YOUR INSTRUCTIONS = Your task is to filter the data below down to the lines holding "refclk".

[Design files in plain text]
== Segment start ==

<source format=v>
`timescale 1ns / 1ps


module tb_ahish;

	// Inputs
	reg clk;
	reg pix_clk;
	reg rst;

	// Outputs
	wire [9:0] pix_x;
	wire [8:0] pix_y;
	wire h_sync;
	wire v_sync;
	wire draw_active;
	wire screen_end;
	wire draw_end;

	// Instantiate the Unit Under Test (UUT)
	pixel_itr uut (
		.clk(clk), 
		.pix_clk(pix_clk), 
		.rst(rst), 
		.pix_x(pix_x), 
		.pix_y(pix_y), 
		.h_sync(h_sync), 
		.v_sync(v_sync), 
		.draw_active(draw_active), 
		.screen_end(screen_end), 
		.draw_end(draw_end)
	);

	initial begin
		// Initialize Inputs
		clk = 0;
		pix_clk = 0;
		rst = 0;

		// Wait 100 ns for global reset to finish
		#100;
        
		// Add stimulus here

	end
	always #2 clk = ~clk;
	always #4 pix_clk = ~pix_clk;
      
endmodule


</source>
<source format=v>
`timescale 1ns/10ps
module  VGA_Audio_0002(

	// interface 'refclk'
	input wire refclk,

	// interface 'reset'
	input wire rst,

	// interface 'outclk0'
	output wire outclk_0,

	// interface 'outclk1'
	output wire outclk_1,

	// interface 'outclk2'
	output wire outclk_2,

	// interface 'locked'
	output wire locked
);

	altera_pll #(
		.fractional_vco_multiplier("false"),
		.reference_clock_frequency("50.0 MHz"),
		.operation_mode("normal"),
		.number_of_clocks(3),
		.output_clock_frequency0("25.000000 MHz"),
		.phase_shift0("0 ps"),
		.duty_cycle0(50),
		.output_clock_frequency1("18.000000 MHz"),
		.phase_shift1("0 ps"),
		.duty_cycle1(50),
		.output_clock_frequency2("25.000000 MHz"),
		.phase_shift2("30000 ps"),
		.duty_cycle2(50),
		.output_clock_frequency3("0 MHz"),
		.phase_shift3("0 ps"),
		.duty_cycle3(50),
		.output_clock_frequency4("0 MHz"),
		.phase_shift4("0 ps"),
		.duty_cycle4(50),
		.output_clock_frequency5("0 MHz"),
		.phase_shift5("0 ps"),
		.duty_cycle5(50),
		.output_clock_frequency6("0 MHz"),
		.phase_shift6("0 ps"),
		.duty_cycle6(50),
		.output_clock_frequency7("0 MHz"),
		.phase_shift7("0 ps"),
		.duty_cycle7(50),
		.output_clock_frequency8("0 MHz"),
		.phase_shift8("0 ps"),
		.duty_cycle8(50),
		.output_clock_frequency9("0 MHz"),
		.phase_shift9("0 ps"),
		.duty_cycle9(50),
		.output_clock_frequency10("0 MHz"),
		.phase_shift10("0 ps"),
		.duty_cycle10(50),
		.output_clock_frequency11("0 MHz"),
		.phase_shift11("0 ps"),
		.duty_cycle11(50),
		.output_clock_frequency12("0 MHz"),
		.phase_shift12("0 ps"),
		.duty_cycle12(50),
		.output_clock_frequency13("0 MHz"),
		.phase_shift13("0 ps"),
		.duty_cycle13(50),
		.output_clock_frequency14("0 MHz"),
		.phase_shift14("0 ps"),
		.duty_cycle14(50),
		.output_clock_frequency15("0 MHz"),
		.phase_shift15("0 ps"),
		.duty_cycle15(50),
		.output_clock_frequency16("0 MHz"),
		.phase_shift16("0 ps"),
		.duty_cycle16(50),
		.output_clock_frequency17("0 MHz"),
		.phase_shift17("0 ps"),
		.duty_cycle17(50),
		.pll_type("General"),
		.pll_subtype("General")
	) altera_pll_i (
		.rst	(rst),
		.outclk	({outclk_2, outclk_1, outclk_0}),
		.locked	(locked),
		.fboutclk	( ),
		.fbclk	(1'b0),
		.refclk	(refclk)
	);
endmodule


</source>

== Segment end ==
== Segment start ==

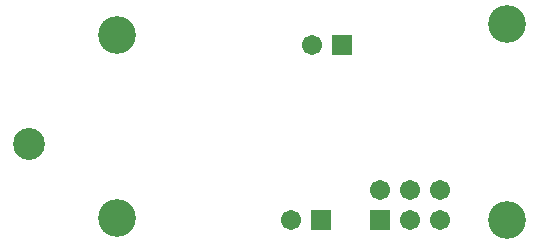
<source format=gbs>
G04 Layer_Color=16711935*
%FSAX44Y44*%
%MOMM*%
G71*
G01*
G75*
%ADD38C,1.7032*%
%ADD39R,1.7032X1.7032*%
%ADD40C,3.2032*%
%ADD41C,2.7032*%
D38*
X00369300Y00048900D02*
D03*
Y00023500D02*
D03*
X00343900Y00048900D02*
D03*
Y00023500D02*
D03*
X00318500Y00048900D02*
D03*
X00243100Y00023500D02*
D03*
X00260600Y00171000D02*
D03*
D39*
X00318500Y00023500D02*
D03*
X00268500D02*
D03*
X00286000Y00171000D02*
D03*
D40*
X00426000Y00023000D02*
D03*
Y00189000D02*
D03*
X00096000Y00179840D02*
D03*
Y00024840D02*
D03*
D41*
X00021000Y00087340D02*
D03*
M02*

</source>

== Segment end ==
== Segment start ==

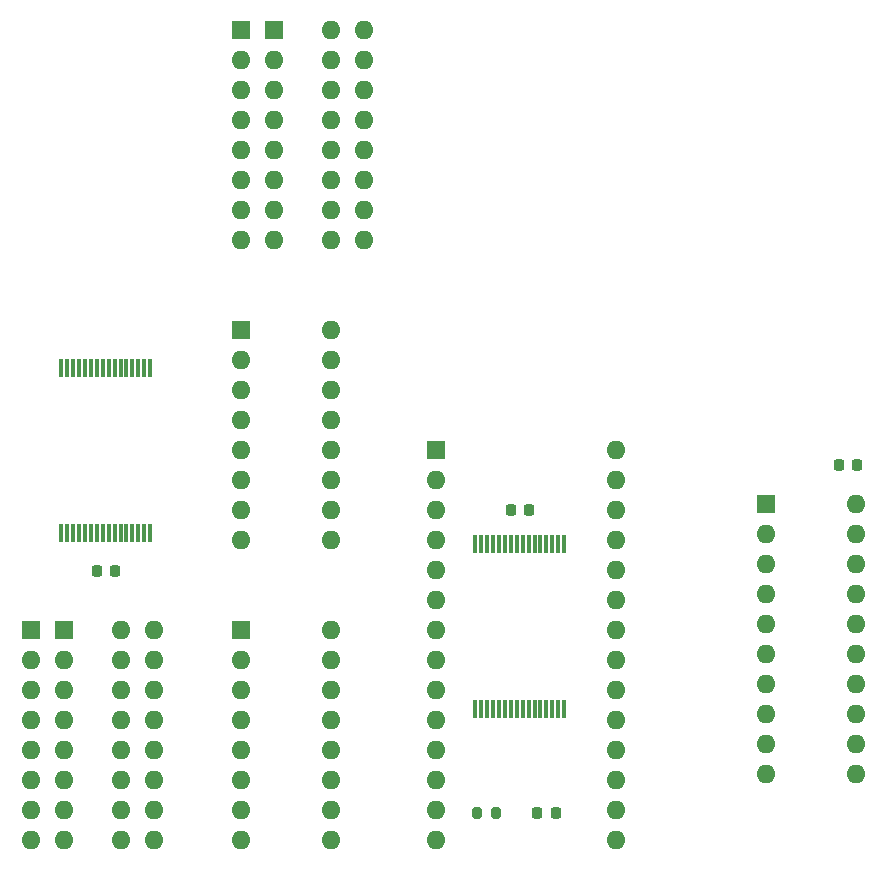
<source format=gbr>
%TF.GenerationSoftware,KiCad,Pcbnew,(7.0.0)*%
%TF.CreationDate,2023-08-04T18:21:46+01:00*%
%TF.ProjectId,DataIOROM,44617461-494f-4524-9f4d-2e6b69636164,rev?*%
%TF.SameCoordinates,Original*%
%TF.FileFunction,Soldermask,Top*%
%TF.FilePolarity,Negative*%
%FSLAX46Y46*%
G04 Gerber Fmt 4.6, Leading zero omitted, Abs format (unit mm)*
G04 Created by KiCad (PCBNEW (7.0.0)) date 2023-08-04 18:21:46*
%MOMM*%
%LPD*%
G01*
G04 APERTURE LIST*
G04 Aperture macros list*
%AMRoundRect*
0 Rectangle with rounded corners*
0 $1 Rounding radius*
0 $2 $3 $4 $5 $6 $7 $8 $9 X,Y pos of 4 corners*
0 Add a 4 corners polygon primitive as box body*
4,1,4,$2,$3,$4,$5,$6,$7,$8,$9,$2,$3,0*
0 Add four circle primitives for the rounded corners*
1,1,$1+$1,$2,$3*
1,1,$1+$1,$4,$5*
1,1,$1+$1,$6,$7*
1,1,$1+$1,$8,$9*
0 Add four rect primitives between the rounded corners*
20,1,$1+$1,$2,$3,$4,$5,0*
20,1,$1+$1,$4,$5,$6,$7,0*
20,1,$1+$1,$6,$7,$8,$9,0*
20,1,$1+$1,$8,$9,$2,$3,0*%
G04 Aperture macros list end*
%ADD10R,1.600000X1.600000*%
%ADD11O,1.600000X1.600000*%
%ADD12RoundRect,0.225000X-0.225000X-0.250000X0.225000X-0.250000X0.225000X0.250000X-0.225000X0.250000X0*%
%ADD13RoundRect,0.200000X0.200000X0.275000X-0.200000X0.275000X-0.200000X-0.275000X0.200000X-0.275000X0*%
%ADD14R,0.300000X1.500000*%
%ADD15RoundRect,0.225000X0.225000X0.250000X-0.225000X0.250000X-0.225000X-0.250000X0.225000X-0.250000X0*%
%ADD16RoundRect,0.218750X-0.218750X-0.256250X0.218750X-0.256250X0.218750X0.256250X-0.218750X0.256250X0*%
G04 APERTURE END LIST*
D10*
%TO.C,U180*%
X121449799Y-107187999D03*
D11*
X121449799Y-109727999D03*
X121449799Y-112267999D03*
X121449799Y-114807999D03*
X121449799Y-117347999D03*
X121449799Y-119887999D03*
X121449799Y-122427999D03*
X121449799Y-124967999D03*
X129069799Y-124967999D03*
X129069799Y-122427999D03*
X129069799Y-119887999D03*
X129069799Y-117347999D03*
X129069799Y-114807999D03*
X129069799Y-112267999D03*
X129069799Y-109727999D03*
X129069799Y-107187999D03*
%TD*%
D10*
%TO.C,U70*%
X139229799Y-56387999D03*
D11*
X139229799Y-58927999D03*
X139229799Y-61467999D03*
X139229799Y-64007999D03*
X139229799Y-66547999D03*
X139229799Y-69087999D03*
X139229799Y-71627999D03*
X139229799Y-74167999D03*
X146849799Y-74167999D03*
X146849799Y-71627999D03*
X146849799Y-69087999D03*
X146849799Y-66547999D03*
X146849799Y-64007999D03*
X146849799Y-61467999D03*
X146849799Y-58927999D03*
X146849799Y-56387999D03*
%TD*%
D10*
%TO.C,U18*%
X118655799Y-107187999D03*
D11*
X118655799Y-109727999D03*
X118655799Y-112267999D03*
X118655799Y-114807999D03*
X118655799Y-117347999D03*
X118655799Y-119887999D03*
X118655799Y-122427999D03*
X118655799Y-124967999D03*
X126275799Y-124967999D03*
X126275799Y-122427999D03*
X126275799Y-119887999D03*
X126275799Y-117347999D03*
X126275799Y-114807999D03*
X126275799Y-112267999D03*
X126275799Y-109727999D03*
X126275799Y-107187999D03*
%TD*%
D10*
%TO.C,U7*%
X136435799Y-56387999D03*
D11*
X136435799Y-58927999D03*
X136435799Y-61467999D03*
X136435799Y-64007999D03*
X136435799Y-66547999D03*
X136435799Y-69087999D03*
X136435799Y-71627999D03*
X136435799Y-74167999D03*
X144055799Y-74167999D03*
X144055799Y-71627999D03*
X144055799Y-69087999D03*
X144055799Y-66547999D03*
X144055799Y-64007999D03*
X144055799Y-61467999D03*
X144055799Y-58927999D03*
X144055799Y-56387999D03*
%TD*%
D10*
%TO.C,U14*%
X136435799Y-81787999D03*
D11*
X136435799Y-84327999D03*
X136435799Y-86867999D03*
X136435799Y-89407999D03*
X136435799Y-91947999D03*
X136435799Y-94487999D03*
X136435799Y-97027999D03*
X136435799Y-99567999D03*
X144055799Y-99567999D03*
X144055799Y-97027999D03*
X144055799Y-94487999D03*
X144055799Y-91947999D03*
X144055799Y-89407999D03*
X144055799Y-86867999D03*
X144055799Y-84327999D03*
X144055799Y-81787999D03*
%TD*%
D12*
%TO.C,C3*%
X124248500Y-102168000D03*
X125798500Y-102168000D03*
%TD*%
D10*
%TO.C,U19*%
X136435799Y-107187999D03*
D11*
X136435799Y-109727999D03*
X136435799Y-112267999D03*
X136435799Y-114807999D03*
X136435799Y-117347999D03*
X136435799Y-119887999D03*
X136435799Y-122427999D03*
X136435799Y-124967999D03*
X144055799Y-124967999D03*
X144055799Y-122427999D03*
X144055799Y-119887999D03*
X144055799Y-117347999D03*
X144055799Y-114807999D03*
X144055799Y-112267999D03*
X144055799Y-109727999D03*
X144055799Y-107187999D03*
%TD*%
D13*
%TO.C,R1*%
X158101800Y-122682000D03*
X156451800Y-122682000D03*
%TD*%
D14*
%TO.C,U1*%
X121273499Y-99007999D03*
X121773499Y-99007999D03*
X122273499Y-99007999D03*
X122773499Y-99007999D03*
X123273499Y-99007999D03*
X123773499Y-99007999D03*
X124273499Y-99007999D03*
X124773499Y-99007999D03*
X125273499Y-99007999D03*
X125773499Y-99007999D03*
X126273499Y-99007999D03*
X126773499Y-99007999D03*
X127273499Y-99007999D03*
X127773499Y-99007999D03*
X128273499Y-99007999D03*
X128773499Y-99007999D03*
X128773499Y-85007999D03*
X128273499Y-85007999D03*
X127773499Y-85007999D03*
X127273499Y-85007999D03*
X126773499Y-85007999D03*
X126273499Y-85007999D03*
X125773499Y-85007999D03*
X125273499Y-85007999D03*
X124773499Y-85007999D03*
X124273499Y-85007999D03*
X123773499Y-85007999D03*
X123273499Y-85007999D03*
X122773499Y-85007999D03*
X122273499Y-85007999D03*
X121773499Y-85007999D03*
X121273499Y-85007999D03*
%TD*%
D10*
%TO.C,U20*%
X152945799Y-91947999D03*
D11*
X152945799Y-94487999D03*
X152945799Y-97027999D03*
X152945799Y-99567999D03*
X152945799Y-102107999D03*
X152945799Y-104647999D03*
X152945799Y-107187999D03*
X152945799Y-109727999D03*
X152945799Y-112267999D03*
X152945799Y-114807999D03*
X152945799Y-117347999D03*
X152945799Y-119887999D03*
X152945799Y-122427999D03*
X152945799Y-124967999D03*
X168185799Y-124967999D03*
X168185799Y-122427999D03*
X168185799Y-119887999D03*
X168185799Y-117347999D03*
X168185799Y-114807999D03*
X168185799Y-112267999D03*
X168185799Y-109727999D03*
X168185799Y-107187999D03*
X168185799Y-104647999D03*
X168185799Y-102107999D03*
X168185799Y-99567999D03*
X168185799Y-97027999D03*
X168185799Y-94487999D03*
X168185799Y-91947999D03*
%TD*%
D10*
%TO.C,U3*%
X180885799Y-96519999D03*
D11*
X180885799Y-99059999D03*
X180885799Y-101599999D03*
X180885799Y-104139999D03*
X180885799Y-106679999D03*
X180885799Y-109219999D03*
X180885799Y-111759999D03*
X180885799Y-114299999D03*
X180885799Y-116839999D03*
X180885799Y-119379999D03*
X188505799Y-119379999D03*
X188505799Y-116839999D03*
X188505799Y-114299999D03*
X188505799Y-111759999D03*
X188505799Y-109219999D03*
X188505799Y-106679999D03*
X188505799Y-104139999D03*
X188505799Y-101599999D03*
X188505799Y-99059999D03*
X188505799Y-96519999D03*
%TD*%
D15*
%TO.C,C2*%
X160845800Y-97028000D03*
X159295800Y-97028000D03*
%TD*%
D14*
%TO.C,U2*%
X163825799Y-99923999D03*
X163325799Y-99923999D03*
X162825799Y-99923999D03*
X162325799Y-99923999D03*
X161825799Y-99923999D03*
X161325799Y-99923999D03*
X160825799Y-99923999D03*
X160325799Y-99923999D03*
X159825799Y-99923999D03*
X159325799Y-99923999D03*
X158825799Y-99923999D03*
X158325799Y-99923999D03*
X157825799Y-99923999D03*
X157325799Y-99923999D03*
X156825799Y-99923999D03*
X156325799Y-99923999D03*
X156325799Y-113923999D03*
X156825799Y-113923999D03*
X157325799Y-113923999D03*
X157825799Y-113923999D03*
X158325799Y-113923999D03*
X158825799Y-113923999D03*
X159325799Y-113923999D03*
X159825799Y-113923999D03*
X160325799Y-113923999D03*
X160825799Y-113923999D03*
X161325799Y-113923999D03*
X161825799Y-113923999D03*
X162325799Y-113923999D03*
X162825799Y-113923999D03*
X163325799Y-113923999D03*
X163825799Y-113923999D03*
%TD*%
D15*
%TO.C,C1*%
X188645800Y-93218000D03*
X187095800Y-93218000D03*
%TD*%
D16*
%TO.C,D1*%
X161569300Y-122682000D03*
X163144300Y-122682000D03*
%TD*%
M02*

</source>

== Segment end ==

RESULT FOR THIS EXERCISE =
	// interface 'refclk'
	input wire refclk,
		.refclk	(refclk)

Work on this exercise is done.